**Supplied passage**
^^^^

Call v. North Carolina Farm Bureau Mutual Insurance Company

CourtDistrict Court, W.D. North Carolina
DecidedSeptember 4, 2020
Docket1:19-cv-00229
StatusUnknown

This text of Call v. North Carolina Farm Bureau Mutual Insurance Company (Call v. North Carolina Farm Bureau Mutual Insurance Company) is published on Counsel Stack Legal Research, covering District Court, W.D. North Carolina primary law. Counsel Stack provides free access to over 12 million legal documents including statutes, case law, regulations, and constitutions.

Bluebook
Call v. North Carolina Farm Bureau Mutual Insurance Company, (W.D.N.C. 2020).

Opinion

THE UNITED STATES DISTRICT COURT FOR THE WESTERN DISTRICT OF NORTH CAROLINA ASHEVILLE DIVISION CIVIL CASE NO. 1:19-cv-00229-MR

SUSAN HYATT CALL, ) ) Plaintiff, ) ) vs. ) ) NORTH CAROLINA FARM BUREAU ) MUTUAL INSURANCE COMPANY, ) ) O R D E R Defendant/ Third-Party Plaintiff, ) ) vs. ) ) UNITED STATES DEPARTMENT OF ) AGRICULTURE FARM SERVICE ) AGENCY (FSA), ) ) Third-Party Defendant. ) _______________________________ )

^^^^

**Listed entries**
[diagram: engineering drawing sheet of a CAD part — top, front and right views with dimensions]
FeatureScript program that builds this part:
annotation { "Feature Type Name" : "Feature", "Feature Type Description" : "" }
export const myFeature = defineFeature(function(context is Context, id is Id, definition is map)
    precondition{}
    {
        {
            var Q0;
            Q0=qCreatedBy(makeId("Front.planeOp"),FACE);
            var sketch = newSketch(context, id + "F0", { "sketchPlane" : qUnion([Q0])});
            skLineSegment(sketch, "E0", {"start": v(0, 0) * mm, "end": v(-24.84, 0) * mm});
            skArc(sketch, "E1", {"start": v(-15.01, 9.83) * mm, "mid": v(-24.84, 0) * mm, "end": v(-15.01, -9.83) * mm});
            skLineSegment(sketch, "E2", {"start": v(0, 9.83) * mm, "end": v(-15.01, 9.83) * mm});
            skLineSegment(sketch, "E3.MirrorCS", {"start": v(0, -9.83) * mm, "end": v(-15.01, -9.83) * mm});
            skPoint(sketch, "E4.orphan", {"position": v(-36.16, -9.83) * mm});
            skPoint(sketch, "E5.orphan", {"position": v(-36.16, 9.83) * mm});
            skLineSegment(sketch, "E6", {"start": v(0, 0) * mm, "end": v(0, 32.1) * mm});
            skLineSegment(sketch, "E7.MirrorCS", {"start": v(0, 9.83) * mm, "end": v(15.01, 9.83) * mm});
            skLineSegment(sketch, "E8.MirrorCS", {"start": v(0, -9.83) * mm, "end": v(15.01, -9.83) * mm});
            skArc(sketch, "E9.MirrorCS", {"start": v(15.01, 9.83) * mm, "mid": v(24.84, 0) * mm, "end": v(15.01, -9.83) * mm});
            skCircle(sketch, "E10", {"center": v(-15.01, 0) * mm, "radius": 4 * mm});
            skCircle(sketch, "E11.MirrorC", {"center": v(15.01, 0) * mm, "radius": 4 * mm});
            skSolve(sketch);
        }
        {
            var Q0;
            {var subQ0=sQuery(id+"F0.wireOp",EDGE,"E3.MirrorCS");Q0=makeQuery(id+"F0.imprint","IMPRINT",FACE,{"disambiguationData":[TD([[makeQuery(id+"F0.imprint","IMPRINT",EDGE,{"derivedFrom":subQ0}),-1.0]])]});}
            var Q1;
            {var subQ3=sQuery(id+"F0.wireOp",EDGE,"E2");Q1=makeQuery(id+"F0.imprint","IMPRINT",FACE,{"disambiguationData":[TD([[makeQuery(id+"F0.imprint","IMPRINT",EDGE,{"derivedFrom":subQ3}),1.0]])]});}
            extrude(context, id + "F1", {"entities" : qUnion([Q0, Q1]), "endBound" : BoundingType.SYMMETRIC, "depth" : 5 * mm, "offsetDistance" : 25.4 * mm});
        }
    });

^^^^

**Task list**
• a. According to the Call v. North Carolina Farm Bureau case page, on what date was the case decided?
• b. Retype the part of the Call v. North Carolina Farm Bureau case page starting with "THE UNITED STATES" and going on through "Defendant. ) _______________________________ )".
• c. Continue the Call v. North Carolina Farm Bureau case page from its last line, ignoring the rows.

**Solved tasks**
• a. September 4, 2020

• b.
THE UNITED STATES DISTRICT COURT FOR THE WESTERN DISTRICT OF NORTH CAROLINA ASHEVILLE DIVISION CIVIL CASE NO. 1:19-cv-00229-MR

SUSAN HYATT CALL, ) ) Plaintiff, ) ) vs. ) ) NORTH CAROLINA FARM BUREAU ) MUTUAL INSURANCE COMPANY, ) ) O R D E R Defendant/ Third-Party Plaintiff, ) ) vs. ) ) UNITED STATES DEPARTMENT OF ) AGRICULTURE FARM SERVICE ) AGENCY (FSA), ) ) Third-Party Defendant. ) _______________________________ )

• c.
THIS MATTER is before the Court on Plaintiff’s Submission in Response to Order to Show Cause [Doc. 19] and Defendant/Third-Party Plaintiff North Carolina Farm Bureau Mutual Insurance Company Inc.’s Memorandum of Law in Response to Request to Show Cause [Doc. 20] following the Court’s Order to Show Cause. [Doc. 18]. I. BACKGROUND In November, 2018, the Plaintiff Susan Call (“Plaintiff”) filed this action

in Superior Court of Swain County, North Carolina, against the Defendant North Carolina Farm Bureau Mutual Insurance Company (NC Farm Bureau), following a fire in the Plaintiff’s dwelling and alleging she is entitled to

additional insurance proceeds from her homeowners’ insurance policy. [Doc. 1-1 at 12-16]. In June 2019, NC Farm Bureau added the United States Department of Agriculture Farm Service Agency (FSA) (“United States”) as a third-party defendant to the action. [Id. at 4-10]. The United States was

added as a party because FSA had an interest in the underlying insurance proceeds as a named mortgagee. [Doc. 1 at 2-3]. The United States made a limited appearance and removed the case to this Court pursuant to 28 U.S.C.

§§ 1442(a)(1) and 1444 on July 26, 2019. [Doc. 1]. On July 23, 2020, the Defendant NC Farm Bureau filed a Motion for Partial Summary Judgment against the Plaintiff. [Doc. 14]. On August 3, 2020, the parties filed a Stipulation of Dismissal

dismissing the Third-Party Complaint against the United States with prejudice. [Doc. 16]. After reviewing the Stipulation, this Court ordered the parties to show cause as to whether the Court should remand this case to state court. [Doc. 18]. Each party filed a memorandum in response. [Doc. 19; Doc. 20].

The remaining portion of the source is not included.